Birthrates were significantly higher when Pope Paul VI visited in 1965 and it is no surprise that there were more entries into the faith in that year than other papal visit years. Last year, about 870,000 new Catholics entered the Church in the United States. There were 160,376 fewer infant and child baptisms in 2014 than in 2008 when Pope Benedict XVI visited.
Of course not everyone who joins the Catholic Church remains Catholic throughout their life. We don’t have comparable survey data for 1967 but the GSS gives a view of how baptized Catholics have lived out their faith (the GSS was not fielded in 1979, 1995, or 1999. However, in each case a survey was conducted the year before and after. We’ve averaged these results to come up with estimates for those visit years).
The figure below, shows how the adult population of those raised Catholic, who self-identify as Catholic, who attend Mass at least once a month, and who are former Catholics has changed during visit years since 1979. All of the trends except Mass attendance are increasing (…weekly attendance, not shown below, has declined from 41% of adult Catholics in 1977 to 24% in 2014. In absolute numbers, given population growth, this means there were an estimated 16.8 million weekly attenders in 1979 and 15.1 in 2014). Perhaps the most disconcerting trend is the increasing numbers of former Catholics who were raised in the faith but who have since left. This population is now nearly as numerous as adult Catholics who attend Mass at least once a month.
The precipitating reason for Pope Francis’ visit is to attend the World Meeting of Families, but no sacrament is in a steeper decline in the U.S. than marriage. In 1965, there were 355,182 marriages celebrated in the Catholic Church. By comparison, in 2014, only 148,134 were celebrated in the U.S. This represents a decline of 58%. Catholics are more often choosing civil ceremonies at country clubs, the beach, or other sites. The practice of marriage as a sacrament is becoming less common. Yet, something else has changed as well. In 1965, about seven in ten adult Catholics were married and only about one in five had never married. In 2014, just more than half are married and more than a quarter have never married. The percentage of those who are divorced has increased from 4% to 12%. Marriage, in general, is becoming more rare.

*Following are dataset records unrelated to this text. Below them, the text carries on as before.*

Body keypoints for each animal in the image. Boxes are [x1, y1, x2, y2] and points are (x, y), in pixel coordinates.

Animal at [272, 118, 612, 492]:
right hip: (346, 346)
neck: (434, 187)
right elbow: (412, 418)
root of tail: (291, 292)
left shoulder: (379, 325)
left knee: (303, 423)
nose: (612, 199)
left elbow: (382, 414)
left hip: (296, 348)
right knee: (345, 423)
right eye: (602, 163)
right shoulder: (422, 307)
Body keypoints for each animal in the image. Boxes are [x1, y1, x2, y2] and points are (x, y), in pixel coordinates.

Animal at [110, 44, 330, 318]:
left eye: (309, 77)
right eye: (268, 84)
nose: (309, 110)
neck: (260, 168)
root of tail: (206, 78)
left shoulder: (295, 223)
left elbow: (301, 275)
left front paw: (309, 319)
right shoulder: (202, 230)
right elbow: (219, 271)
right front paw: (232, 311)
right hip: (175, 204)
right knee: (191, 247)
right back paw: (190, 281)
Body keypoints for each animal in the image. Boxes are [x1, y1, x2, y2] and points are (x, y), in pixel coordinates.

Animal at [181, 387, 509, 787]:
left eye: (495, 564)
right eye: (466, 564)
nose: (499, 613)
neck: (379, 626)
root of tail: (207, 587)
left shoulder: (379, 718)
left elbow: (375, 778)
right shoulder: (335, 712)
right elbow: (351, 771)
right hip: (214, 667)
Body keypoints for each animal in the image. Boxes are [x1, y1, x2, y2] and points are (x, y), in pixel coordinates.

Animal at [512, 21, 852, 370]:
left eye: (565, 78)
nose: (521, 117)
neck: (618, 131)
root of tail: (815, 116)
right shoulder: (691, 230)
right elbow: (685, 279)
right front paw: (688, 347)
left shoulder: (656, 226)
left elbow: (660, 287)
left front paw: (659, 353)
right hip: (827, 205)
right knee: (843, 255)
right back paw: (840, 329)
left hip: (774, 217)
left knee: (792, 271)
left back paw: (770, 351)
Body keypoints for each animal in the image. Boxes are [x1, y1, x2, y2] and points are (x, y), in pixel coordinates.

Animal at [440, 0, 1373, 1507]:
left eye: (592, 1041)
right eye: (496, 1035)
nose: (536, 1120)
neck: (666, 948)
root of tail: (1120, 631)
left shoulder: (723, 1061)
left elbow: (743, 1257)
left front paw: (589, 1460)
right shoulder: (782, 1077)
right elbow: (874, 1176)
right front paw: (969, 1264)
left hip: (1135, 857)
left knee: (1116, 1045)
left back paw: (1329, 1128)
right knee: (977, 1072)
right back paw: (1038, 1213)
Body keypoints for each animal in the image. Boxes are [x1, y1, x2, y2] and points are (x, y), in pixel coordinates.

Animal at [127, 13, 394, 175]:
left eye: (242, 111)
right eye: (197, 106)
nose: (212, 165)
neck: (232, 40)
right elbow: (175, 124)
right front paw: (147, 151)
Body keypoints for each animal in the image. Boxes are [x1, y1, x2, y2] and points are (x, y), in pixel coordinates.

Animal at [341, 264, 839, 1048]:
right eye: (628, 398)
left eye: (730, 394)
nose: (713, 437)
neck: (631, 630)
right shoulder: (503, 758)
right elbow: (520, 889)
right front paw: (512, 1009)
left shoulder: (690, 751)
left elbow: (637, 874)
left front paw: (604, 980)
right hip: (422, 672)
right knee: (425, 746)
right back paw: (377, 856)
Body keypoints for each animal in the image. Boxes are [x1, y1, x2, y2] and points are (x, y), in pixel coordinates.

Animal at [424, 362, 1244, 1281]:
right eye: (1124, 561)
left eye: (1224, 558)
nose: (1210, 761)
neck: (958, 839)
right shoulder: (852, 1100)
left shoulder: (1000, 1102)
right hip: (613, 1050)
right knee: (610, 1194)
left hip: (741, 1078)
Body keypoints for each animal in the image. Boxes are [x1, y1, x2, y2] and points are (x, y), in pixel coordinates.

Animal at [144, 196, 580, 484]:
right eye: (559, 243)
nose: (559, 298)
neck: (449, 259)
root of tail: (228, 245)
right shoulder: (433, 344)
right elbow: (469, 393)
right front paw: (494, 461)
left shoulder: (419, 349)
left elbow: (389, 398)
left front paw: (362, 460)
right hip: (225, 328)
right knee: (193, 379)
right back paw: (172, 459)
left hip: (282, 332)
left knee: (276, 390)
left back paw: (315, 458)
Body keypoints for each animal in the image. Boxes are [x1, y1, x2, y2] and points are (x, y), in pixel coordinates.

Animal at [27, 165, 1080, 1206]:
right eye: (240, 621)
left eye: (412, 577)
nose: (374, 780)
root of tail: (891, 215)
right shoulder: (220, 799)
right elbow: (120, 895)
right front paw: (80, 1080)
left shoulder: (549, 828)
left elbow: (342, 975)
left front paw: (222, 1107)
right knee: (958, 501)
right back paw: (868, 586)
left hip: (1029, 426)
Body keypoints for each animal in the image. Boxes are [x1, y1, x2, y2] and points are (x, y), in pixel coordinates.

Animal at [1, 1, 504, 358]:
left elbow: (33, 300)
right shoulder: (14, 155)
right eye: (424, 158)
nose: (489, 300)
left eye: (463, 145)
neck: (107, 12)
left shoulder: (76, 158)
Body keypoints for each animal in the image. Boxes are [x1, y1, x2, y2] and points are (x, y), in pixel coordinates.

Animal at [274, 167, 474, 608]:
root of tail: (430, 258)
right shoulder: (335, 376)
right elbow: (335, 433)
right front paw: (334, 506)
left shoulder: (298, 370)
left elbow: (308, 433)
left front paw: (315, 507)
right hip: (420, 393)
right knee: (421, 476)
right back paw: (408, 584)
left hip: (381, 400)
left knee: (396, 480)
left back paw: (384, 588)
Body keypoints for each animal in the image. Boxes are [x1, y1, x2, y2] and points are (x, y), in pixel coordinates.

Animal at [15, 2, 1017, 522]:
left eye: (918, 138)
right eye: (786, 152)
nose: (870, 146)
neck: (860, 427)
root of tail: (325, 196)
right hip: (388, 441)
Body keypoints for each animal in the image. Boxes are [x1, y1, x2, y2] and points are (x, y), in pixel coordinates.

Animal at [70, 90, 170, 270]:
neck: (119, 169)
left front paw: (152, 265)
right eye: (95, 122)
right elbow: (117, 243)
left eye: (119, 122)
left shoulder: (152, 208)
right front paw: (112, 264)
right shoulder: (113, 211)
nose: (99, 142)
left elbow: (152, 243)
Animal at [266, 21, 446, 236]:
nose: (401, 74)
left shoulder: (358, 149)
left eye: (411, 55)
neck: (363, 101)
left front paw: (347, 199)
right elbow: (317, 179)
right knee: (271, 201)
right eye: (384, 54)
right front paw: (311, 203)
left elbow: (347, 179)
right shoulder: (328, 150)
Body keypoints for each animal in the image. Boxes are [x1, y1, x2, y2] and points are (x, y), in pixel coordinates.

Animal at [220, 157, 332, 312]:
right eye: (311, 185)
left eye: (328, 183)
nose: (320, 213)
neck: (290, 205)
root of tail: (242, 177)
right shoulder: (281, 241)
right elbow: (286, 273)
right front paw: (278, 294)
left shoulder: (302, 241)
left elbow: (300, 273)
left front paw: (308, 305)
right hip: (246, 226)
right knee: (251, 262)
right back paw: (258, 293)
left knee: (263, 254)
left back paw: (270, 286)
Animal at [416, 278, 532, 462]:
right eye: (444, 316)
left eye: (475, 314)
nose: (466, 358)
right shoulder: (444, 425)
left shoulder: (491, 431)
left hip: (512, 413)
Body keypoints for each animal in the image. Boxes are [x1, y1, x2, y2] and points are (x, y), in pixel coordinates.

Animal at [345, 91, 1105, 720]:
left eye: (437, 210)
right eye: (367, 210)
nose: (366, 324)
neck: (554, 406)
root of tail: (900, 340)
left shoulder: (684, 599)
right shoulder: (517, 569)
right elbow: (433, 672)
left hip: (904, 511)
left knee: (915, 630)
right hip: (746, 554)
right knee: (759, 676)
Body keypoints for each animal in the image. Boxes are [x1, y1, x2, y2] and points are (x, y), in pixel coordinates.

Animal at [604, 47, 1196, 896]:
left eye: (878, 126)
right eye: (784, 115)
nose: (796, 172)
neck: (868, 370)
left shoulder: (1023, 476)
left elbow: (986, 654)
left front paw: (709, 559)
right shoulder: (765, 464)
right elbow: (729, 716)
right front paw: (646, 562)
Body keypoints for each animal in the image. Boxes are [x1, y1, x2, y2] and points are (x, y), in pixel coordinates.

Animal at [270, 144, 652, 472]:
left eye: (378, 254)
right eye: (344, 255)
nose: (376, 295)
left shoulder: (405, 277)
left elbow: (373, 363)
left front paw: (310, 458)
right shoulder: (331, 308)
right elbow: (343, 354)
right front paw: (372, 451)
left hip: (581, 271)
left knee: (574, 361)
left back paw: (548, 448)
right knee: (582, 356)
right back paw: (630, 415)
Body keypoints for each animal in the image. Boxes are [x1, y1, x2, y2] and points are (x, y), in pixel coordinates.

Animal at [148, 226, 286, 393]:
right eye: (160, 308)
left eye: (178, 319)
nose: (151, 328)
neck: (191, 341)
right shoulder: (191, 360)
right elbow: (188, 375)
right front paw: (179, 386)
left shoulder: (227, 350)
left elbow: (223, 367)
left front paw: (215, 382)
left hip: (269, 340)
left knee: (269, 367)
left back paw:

Among U.S. Catholic parents with minor children, 79% are married. Thirteen percent are unmarried and living with a partner. Eight percent are either divorced, separated or widowed.
CARA survey research indicates that only about 15% of divorced Catholics in the U.S. seek an annulment. As the number of marriages have declined so too has the number of annulments sought. About eight in ten of the U.S. Catholics who introduce an annulment case receive a decree of nullity (some do not and others do not complete the process).
The Catholic Church in the United States that Pope Francis visits in September is quite different from the one his predecessors visited. There are new challenges and opportunities here. The number of new diocesan priestly ordinations has increased slightly since Pope Francis was elected (515 in 2014). There has also been an increase in adults entering the faith in the past couple of years (109,891 in 2014). Yet many young Catholics drift away from the faith to become unaffiliated and marriage in the Church is in steady decline. The Church is institutionally underdeveloped where the Catholic population is growing most rapidly and it is overbuilt in areas of decline.